Additionally, tissue retrieval protocols could be extended for every deceased patient in each hospital. In that potential manner every deceased person would be treated as a deceased potential donor. After proper qualification a tissue retrieval could take place. In such case the specific monitoring of deceased donors should be provided. Such patients should be monitored and recorded in some electronic central database by the hospital TC.

There is no doubt that all the proposed solutions require strong financial, legal and political support. In that manner the financial cost issue is very often taken into consideration. Despite the costs included in the regulation of the minister of health as the main disadvantage, the situation of concern (mainly for physicians) is that only after actual retrieval can payment be achieved. There is a proposal for the inclusion of some kind of readiness fee.
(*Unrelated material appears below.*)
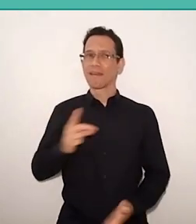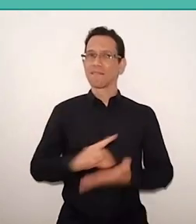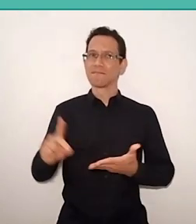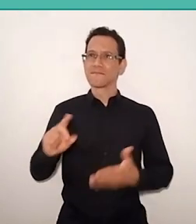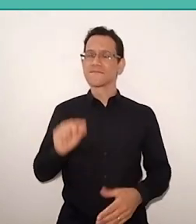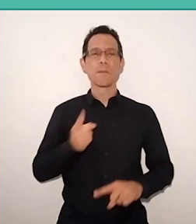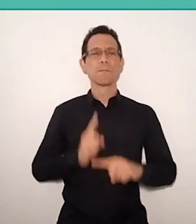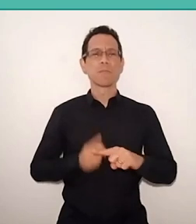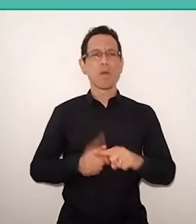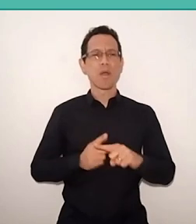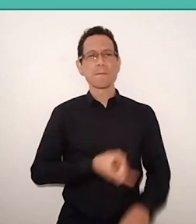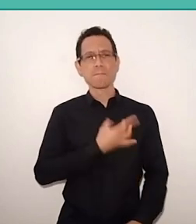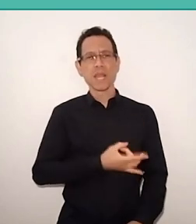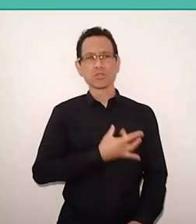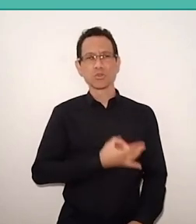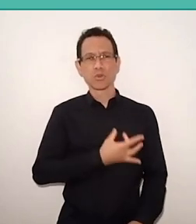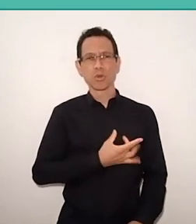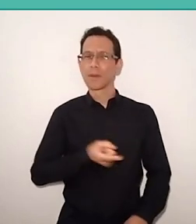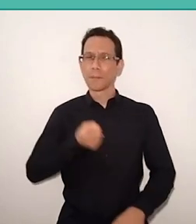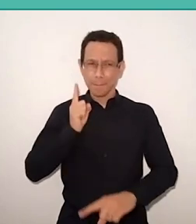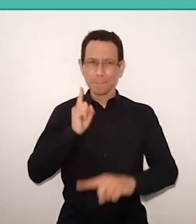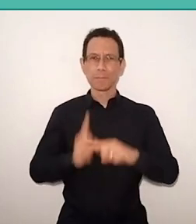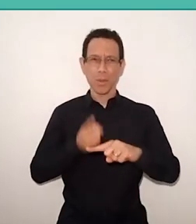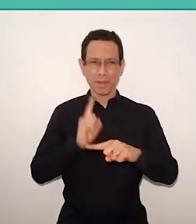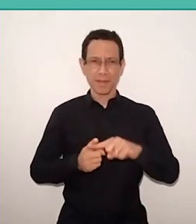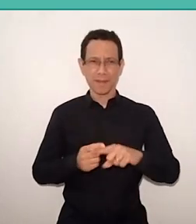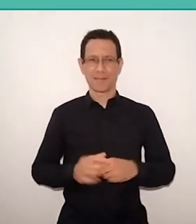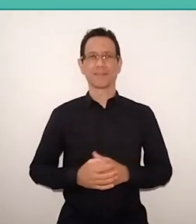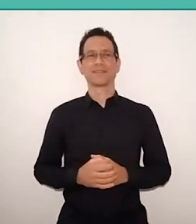where is the fear of Paulo Freire? Fear of what?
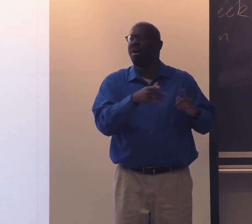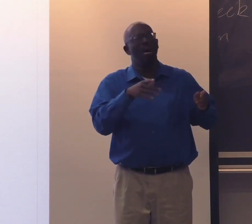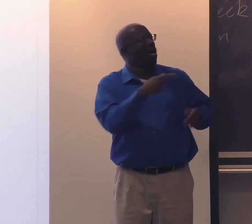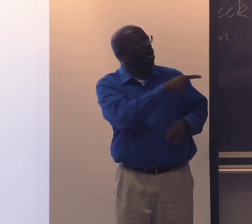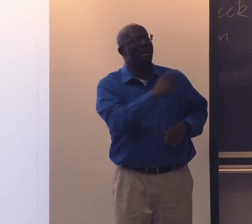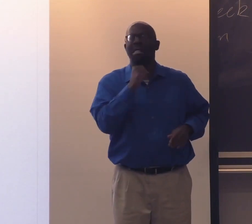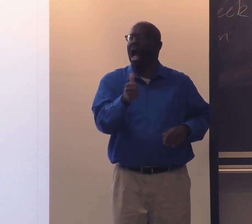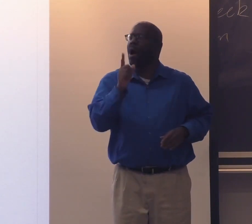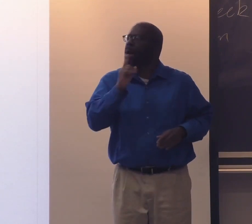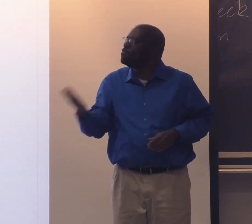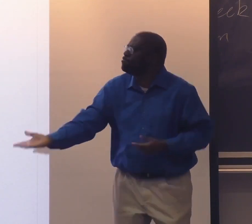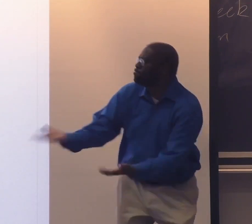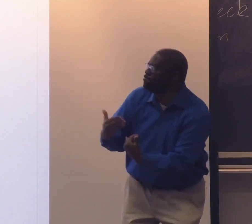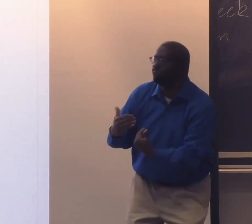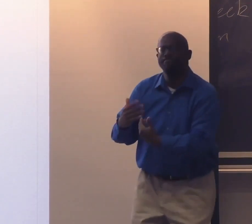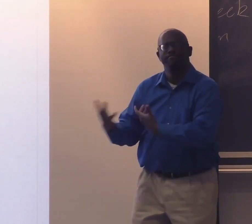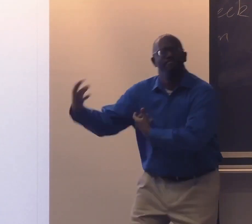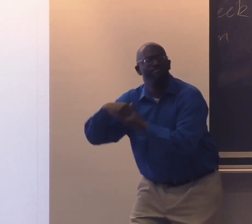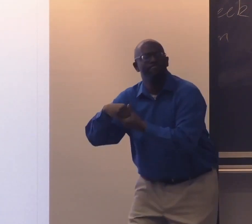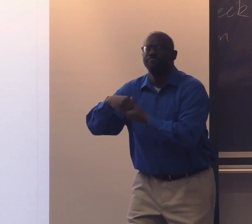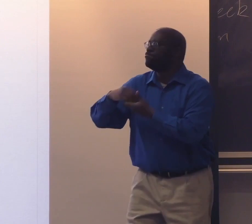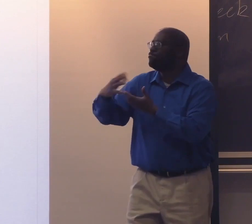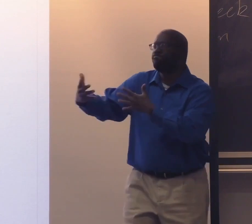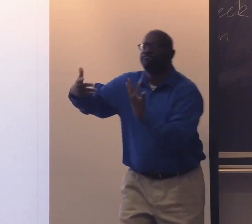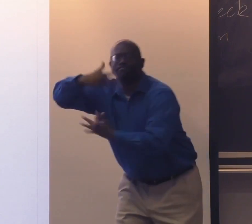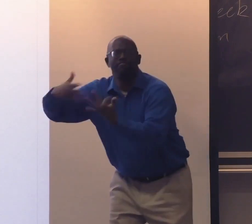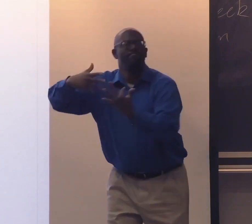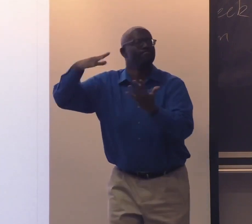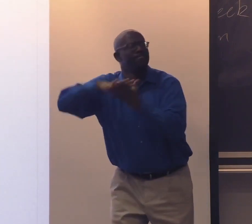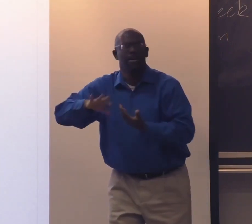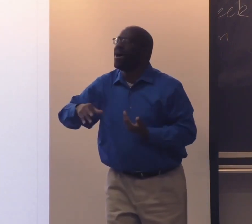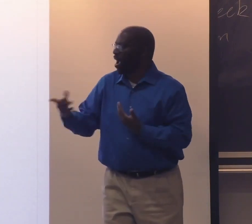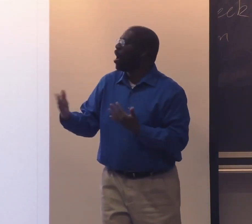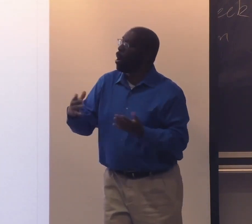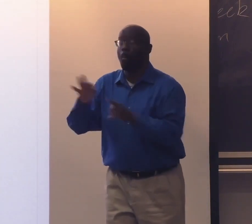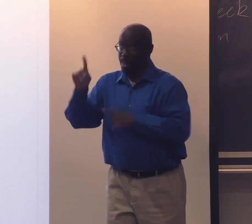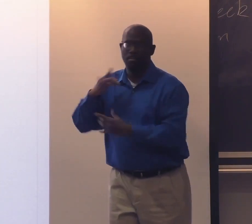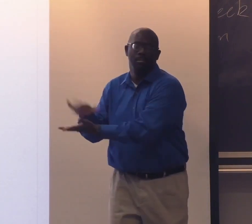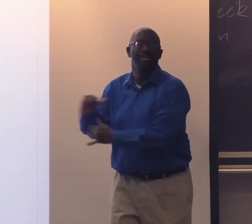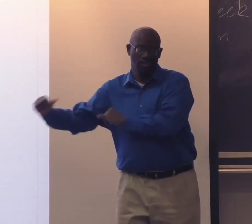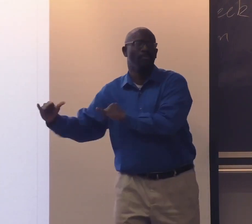We see ourselves as deaf, but might not be necessarily.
However, it could be concluded that to achieve the strategic stock of human allogeneic skin graft materials a significant increase in the skin retrievals ratio is vital. This could include the procurement of skin from every multiorgan donor and procurement from every eligible deceased patient (including forensic medicine facilities). To achieve that, the TCs and other persons included in the transplant procurement system should be optimally trained and educated to perform a suitable interview with the family to resolve all the doubts concerning, for example, disfigurement of the body after skin retrieval.

Such a significant increase in the number of skin retrievals would require an increase in the number of retrieval teams. That would necessitate an increase in the employment of professionals ready to take part in donation trips, often distant and time-consuming. In that manner there should be no doubt that most of the retrieval teams would consist of members who are not medical doctors. In order to improve their work, they should be granted an additional professional qualification (e.g. the right to independently qualify a donor and perform retrieval).

The significant increase in donated skin graft materials would require an increase in skin bank employment and device supply (e.g. low temperature freezers, laminar air flow chambers etc.). The possible necessity of building a new facility (skin bank) should also be taken into consideration.

The proposed solutions to increase skin retrieval from deceased donors and eventually to the creation of a strategic stock of human allogeneic skin graft materials would require the strong support at the legal, financial and political levels.

It could be concluded that:

Every medically acceptable multiorgan donor and deceased patient should become a tissue donor (including skin);

Tissue retrieval teams should be appointed;

Rights and duties of a team member (not a doctor) could be extended;

Necessary facility and equipment requirements should be provided;

Educational programs and awareness campaigns should be continued;

Political support would be required as some changes in legislation may be needed;

Financial support would be required to cover the costs resulting from the above assumptions.